O senador Álvaro Dias (PSDB-PR) disse ter esperança que com a pressão pela entrega dos documentos eles cheguem entre hoje e amanhã, mas acredita que ainda faltarão informações. "Acredito que alguns dados faltarão", afirmou. "Temos que continuar com essa pressão, se for necessário busca e apreensão. Mas acredito que nem mesmo busca e apreensão possa reunir todas as informações da verdade", acrescentou.

O senador defendeu ainda a prisão preventiva do empresário Marcos Valério, acusado de ser o operador do suposto pagamento de mesadas a parlamentares. "Houve já incineração de documentos. Houve a montagem de versões, que foram possibilitadas porque ele teve livre trânsito. Ele se locomoveu com facilidade, encontrou pessoas e arquitetou versões", disse.

A CPMI espera receber ainda essa semana do Banco do Brasil o detalhamento da movimentação financeira em contas das empresas de Marcos Valério.
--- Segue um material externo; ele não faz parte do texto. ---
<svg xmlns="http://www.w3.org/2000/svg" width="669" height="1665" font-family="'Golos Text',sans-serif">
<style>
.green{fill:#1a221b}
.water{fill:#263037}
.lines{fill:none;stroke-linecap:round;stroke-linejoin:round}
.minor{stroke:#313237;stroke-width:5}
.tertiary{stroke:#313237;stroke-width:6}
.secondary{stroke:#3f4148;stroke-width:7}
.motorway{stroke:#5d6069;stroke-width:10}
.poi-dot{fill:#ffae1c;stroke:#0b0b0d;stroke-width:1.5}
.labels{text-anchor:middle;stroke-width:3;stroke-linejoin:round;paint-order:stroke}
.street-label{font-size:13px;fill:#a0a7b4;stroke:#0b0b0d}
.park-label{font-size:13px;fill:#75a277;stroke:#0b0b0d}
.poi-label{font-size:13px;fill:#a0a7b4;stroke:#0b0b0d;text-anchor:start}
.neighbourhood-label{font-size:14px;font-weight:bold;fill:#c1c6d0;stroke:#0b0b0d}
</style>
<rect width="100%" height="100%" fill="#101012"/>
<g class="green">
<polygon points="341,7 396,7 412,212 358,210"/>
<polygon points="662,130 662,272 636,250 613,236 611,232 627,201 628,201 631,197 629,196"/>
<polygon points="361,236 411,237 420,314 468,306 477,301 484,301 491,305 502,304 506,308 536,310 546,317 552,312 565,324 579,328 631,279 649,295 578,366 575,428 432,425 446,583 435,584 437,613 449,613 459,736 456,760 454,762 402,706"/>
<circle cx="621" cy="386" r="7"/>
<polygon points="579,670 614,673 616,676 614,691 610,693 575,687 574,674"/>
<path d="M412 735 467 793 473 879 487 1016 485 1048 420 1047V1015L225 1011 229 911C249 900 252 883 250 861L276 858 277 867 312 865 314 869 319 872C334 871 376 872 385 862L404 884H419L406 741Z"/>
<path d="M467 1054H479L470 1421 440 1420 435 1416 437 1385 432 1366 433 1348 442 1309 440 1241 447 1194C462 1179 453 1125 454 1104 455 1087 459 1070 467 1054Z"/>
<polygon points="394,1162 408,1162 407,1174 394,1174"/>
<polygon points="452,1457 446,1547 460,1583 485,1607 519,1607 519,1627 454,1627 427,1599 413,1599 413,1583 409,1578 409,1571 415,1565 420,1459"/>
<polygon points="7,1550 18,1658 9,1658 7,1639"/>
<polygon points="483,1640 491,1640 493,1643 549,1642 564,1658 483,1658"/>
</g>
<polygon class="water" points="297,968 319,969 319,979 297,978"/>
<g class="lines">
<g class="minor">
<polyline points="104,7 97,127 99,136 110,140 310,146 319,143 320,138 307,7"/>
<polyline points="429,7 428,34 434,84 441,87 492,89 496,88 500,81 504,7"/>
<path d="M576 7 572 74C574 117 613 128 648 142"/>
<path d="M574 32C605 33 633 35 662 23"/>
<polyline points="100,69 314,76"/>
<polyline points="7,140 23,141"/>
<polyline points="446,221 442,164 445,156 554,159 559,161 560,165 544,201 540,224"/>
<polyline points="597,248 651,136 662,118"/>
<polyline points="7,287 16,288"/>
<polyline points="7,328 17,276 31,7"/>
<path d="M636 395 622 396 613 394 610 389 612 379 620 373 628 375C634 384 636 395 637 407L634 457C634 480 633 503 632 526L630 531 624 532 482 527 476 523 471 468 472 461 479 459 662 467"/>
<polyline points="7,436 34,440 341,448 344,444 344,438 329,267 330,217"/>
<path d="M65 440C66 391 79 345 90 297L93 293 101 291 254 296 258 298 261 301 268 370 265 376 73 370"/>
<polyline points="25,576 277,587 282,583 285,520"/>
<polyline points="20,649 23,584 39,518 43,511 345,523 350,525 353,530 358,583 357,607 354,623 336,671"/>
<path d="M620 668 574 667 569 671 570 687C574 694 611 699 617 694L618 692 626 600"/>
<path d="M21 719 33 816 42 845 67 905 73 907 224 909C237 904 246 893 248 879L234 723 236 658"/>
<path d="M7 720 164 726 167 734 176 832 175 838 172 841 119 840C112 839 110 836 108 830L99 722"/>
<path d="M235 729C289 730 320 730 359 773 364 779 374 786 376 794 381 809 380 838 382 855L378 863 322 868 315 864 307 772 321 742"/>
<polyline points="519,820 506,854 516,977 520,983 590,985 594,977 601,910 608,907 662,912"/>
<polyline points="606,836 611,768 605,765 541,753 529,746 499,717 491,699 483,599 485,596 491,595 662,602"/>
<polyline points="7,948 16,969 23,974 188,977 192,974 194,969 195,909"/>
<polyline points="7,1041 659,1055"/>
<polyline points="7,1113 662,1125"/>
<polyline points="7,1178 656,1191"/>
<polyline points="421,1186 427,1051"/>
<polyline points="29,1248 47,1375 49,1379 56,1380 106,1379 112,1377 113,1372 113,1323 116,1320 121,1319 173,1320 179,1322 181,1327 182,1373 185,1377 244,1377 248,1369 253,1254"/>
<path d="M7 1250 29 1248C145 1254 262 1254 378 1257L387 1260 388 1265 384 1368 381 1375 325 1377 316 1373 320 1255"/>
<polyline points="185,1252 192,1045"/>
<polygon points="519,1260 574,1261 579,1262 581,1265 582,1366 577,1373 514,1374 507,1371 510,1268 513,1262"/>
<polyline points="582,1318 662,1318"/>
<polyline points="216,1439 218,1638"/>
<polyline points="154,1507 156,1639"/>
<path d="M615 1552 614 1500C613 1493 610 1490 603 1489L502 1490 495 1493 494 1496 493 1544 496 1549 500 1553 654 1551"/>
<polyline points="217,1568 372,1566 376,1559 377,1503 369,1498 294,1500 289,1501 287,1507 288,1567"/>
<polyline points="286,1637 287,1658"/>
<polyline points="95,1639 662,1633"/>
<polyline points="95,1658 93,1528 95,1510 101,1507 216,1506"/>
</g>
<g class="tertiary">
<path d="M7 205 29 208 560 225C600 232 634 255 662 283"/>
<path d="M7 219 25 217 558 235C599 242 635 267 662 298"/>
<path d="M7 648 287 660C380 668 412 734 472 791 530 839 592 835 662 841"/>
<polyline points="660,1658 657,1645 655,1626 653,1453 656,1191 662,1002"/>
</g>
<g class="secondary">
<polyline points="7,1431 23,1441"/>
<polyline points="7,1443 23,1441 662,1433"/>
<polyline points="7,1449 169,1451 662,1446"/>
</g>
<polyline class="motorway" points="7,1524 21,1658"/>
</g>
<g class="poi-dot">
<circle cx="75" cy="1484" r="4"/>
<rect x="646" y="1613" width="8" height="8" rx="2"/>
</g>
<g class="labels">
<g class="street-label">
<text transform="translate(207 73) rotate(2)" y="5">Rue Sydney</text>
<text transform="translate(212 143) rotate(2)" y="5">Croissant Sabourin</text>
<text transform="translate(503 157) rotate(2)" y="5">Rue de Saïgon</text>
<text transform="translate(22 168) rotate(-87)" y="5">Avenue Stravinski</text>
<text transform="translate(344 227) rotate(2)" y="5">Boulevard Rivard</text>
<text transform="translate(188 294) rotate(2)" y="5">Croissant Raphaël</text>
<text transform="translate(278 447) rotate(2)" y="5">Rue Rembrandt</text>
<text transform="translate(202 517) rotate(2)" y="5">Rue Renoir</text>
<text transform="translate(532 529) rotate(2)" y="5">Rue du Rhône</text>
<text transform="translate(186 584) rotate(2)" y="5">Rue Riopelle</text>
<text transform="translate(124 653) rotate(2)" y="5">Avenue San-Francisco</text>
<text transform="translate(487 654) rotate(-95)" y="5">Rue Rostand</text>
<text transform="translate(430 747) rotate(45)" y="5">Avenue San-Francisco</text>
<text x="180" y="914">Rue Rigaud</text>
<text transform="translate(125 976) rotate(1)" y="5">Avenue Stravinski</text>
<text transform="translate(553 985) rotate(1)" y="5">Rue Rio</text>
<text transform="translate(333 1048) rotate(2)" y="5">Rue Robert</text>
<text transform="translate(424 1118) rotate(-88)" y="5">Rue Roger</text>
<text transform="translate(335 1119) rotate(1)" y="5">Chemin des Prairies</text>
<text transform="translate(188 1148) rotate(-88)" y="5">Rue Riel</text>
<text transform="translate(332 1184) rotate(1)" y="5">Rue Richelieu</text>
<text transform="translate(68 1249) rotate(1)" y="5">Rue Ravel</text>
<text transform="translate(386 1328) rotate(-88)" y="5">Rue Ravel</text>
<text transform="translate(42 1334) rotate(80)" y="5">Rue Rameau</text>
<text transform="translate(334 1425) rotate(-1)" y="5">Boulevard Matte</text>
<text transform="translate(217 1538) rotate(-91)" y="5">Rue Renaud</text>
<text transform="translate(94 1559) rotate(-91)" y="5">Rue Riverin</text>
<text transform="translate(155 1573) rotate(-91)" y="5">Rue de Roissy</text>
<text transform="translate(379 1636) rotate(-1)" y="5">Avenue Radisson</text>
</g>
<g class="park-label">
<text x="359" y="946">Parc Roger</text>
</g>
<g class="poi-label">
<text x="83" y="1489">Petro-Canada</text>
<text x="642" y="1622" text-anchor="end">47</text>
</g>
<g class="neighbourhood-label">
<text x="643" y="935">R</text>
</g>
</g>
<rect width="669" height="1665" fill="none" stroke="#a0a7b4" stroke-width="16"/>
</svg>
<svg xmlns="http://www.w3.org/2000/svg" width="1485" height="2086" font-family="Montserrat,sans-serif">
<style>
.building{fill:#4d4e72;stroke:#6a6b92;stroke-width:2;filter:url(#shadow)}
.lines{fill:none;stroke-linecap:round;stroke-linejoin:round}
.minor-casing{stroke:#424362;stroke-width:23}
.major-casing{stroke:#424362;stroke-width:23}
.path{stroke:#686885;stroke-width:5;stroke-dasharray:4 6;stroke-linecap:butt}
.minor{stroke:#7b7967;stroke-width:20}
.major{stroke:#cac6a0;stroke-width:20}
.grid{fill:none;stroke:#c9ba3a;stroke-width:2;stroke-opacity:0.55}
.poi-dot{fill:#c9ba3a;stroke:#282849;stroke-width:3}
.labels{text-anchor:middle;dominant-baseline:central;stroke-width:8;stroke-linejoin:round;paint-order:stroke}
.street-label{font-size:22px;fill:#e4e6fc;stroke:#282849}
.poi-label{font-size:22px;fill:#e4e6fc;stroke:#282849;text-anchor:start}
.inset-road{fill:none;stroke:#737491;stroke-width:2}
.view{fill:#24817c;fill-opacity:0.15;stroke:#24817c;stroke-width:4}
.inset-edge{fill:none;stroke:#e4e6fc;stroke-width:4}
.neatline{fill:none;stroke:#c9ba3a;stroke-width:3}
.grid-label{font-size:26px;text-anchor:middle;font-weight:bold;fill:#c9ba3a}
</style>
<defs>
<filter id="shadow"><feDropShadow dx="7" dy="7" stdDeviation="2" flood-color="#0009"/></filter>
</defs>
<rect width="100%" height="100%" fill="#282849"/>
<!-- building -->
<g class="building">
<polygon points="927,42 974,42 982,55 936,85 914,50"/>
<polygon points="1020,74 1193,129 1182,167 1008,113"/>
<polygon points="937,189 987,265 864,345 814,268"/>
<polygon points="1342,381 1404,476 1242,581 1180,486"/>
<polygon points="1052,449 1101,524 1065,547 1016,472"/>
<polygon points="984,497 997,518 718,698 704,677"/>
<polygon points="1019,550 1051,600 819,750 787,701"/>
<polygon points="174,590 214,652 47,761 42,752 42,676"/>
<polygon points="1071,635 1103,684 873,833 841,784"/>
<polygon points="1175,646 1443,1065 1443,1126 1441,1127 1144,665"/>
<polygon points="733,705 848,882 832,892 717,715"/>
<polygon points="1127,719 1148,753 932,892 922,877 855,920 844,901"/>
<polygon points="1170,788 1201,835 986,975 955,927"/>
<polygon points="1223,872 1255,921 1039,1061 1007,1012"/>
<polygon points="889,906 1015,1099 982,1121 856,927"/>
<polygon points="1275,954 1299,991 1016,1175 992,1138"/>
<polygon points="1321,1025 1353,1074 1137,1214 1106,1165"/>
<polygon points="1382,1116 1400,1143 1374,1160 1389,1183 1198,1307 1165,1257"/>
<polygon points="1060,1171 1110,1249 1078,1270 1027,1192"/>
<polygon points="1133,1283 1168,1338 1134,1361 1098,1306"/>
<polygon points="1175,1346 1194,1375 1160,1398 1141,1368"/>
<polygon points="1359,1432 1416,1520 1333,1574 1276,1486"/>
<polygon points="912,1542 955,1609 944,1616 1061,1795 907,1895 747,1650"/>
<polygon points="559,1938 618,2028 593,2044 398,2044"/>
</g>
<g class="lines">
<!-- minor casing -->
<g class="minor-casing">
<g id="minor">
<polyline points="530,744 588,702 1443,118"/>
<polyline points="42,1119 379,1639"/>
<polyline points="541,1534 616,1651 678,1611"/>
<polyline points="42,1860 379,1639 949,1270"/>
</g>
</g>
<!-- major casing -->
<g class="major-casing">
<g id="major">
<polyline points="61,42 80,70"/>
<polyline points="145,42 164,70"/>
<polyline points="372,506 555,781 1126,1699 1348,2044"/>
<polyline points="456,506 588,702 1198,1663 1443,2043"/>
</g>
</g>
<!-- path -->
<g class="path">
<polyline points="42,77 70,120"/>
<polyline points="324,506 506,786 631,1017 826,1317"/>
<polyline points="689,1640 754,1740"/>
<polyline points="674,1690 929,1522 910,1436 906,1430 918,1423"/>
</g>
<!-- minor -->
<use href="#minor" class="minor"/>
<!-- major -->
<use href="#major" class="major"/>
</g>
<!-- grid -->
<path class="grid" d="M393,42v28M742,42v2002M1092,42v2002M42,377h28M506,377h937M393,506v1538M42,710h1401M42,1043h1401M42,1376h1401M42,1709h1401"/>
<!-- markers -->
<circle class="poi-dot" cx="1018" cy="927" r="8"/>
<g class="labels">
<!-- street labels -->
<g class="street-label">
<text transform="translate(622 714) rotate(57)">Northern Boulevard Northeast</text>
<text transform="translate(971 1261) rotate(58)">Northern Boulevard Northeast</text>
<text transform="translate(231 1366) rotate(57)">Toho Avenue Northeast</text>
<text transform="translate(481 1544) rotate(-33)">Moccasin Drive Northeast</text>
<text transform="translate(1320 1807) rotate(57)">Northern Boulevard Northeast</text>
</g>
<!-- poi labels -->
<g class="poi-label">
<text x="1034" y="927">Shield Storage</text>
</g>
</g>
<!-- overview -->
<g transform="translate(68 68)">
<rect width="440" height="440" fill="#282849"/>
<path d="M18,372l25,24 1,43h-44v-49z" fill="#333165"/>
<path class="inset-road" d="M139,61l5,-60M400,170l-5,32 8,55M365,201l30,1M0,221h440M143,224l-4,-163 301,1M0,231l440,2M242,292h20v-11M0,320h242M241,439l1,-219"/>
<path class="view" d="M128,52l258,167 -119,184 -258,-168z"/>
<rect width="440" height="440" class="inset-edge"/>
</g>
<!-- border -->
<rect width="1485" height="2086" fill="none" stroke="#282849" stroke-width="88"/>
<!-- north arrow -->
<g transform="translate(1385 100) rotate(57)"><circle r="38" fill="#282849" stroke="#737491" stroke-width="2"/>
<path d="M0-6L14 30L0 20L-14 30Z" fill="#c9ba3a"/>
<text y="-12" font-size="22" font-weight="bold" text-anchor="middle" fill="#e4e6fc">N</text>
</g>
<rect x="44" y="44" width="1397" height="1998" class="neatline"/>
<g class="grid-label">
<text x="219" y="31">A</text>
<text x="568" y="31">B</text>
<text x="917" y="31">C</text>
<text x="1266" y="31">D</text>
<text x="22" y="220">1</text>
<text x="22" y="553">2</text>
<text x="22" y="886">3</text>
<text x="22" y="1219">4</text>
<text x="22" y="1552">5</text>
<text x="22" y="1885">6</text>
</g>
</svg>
Os parlamentares querem saber a origem e o destino da movimentação das contas de Valério.

O presidente da CPI, senador Delcídio Amaral (PT-MS), chegou a admitir, na última semana, estar preocupado com o ritmo de chegada dos documentos. "As informações estão chegando de forma muito lenta e não estão a contento. Parece um jogo combinado. Se fingem de rogados, pedem tempo e as informações não chegam. Eu pergunto: por quê? Será que é só burocracia? Nós temos que tomar medidas duríssimas".